Mr. Wochele opened his presentation with video from a speed test last year in France during which a new-generation TGV set a world record of 574.8 kilometers per hour - slightly over 357 mph.

"That was really just to prove some technologies, and to prove we could do it," Mr. Wochele said, estimating the top sustainable speed with current trains at about 220 mph. The energy required to run faster than that doesn't justify the marginal time saving, he said.

In Europe, he official said, fast trains have replaced many short-hop airline flights because rail consumes one-quarter the fuel that jets do and airliners' greatest fuel consumption occurs during takeoffs and landings.

There is similar airline interest in a proposed high-speed rail network in Texas linking Dallas, Houston, and San Antonio, he said.

The only 125-mph or faster trains in North America today are on the Northeast Corridor line between Washington and Boston, where speeds reach 150 mph on a few short sections of track in Rhode Island and Massachusetts.
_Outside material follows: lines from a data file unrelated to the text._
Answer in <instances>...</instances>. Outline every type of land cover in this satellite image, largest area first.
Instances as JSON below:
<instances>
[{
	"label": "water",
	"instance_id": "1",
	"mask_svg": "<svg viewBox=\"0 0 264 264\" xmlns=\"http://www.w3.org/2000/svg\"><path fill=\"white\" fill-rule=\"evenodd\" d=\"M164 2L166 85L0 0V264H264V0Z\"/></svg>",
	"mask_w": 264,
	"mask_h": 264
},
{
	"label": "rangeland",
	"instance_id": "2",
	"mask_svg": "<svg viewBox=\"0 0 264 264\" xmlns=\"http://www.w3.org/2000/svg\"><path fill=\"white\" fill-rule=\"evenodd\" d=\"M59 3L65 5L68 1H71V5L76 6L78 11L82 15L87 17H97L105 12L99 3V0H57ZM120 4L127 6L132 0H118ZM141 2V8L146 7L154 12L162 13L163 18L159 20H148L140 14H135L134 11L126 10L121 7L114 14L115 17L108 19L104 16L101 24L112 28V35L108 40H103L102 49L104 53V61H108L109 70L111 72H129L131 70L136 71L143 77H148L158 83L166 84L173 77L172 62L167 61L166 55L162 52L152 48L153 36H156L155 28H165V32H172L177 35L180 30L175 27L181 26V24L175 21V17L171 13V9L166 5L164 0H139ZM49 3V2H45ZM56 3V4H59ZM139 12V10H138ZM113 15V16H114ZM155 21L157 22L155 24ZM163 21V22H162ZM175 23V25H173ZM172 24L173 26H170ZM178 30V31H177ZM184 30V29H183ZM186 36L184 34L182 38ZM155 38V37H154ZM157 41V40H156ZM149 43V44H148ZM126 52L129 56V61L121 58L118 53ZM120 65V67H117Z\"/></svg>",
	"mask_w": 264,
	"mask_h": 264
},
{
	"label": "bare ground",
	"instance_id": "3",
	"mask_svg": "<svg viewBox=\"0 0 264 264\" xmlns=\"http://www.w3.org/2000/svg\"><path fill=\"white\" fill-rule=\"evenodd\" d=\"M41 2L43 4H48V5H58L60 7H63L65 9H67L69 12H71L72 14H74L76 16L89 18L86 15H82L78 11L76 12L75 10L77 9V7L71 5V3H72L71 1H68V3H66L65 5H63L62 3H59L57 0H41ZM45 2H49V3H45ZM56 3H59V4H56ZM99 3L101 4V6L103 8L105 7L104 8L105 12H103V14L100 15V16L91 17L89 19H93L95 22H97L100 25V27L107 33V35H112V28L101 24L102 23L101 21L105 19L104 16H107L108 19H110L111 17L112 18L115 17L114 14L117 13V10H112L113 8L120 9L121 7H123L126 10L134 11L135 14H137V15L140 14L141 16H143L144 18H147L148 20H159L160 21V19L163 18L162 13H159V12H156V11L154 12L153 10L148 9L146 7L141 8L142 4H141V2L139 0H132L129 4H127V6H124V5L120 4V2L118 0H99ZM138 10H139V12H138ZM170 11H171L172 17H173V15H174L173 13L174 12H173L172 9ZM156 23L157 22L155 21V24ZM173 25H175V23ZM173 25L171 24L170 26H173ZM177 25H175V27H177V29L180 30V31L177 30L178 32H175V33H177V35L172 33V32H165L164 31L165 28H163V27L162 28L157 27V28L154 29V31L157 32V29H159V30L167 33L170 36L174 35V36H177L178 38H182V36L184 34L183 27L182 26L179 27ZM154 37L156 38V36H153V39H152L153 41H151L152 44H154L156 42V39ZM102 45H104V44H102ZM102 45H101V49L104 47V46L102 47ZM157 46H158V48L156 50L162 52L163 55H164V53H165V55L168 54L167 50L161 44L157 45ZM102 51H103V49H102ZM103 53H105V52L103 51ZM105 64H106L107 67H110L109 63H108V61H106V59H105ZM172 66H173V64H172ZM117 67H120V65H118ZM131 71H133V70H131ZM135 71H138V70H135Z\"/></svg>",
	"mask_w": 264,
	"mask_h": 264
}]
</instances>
Most United States passenger trains poke along at 79 mph or less, making them slower than private automobiles once station stops and other speed-reducing factors are considered.

California is the most likely candidate to develop new high-speed rail in the United States, Mr. Wochele said, because it has a $10 billion bond issue for that purpose on its November ballot.

The 800-mile network proposed in that state is expected to cost $40 billion, he said.

"This is one of the best presentations I've ever seen on this issue," U.S. Rep. Marcy Kaptur (D., Toledo) said afterward, having voiced special interest in developing fast-train service between Pittsburgh and Chicago via northern Ohio during brief remarks before Mr. Wochele stepped to the lectern.

But Miss Kaptur said high-speed rail will only gain traction in Washington if federal leaders perceive strong, organized public support for it and states unite to use their financial authority to develop regional systems.

"I don't know how prepared Ohio is, but I certainly agree that we need to get on board," state Rep. Barbara Sears (R., Sylvania) said. "When you look at the price of gasoline and how much it's going to cost to upgrade our highways, this is something we really need to do. It'd make my trip to Columbus a whole lot nicer too."

"It's really the people who need to get involved," said Dennis Hodges, president of the Indiana High-Speed Rail Association, an advocacy group that along with the Toledo Metropolitan Area Council of Governments arranged Mr. Wochele's presentation.